Deep brain stimulation may reduce seizures
Q: How does deep brain stimulation for epilepsy work? Who’s a good candidate for this treatment? Is it effective?
A: Deep brain stimulation is a technique that uses a wire placed permanently in the brain to send electrical pulses to the brain. It has been approved by the Food and Drug Administration to treat epilepsy that hasn’t responded to other forms of therapy. In most people, deep brain stimulation doesn’t completely eliminate seizures caused by epilepsy, but it can significantly reduce seizures.
Epilepsy is a central nervous system disorder. In a person with epilepsy, nerve cell activity in the brain becomes abnormal, causing seizures and sometimes loss of consciousness. The symptoms of a seizure can vary widely from one person to another.
Even mild epilepsy requires treatment because seizures can be dangerous. Medication to reduce or eliminate seizures usually is the first step in treatment. For about two-thirds of people with epilepsy, seizures are effectively controlled with the first or second antiseizure drug they try.

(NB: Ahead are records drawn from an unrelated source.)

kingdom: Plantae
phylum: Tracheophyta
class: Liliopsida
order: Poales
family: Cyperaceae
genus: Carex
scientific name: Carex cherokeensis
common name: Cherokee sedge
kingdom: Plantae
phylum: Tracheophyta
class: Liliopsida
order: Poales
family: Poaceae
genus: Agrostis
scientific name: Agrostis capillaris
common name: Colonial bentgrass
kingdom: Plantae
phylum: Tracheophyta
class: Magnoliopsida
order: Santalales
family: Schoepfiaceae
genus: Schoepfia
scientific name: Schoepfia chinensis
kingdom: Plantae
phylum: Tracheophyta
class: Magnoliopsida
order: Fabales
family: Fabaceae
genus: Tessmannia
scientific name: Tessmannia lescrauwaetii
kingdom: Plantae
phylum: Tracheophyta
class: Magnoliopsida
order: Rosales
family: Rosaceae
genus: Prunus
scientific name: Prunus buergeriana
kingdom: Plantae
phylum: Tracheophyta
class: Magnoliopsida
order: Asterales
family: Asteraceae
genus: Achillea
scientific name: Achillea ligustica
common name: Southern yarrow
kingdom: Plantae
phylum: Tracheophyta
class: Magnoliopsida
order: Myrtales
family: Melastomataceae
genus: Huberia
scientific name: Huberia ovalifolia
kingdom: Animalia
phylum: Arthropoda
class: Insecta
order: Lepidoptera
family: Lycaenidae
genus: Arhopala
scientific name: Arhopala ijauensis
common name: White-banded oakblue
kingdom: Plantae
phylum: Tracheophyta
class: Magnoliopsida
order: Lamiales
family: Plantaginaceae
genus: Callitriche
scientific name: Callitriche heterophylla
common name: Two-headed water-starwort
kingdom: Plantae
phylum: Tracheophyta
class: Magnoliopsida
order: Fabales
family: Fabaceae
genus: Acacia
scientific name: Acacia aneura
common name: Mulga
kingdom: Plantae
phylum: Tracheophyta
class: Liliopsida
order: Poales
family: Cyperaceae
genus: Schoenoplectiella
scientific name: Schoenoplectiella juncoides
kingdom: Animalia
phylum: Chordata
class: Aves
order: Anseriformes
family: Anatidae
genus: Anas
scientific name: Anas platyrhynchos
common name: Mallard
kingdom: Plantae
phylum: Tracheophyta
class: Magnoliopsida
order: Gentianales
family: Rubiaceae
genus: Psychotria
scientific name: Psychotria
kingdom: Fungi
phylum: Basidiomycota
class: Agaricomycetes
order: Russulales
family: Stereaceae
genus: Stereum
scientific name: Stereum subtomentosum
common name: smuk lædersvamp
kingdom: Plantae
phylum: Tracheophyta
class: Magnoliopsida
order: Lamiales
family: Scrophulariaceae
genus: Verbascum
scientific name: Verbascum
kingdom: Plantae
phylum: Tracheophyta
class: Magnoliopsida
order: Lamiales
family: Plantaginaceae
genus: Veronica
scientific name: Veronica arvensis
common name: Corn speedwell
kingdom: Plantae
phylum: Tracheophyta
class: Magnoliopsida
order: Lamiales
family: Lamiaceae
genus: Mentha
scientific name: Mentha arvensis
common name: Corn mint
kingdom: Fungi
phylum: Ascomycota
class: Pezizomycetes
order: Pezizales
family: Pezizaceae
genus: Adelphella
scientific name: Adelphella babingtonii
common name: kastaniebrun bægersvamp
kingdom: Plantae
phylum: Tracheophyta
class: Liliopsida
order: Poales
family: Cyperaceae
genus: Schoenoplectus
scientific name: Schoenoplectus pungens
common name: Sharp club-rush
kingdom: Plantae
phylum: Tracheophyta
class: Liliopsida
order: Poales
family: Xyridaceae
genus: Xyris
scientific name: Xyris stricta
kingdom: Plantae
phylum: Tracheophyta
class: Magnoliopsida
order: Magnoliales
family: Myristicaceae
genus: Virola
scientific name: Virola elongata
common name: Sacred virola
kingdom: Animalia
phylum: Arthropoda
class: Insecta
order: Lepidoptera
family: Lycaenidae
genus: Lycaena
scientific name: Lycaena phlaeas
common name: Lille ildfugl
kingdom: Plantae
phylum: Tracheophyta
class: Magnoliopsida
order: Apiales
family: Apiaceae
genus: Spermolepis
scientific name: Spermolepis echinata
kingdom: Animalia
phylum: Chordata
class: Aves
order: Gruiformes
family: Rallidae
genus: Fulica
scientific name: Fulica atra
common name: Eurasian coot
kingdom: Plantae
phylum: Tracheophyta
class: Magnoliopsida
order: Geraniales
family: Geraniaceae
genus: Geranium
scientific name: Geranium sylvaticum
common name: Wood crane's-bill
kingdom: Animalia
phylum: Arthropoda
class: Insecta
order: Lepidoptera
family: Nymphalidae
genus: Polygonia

When medication doesn’t provide adequate seizure control, surgery may be an option.
A large clinical research trial found that in people with epilepsy whose seizures didn’t respond to other therapies, around 15 percent became seizurefree for more than six months after deep brain stimulation. Although that number is fairly low, it represents significant – often life-changing – improvement for those individuals.
But the goal of deep brain stimulation typically is not complete relief of all seizures. Instead, it’s used as a method to reduce the number of seizures a person has. The same clinical trial showed that between 50 and 60 percent of patients in the study had a decrease in their seizures.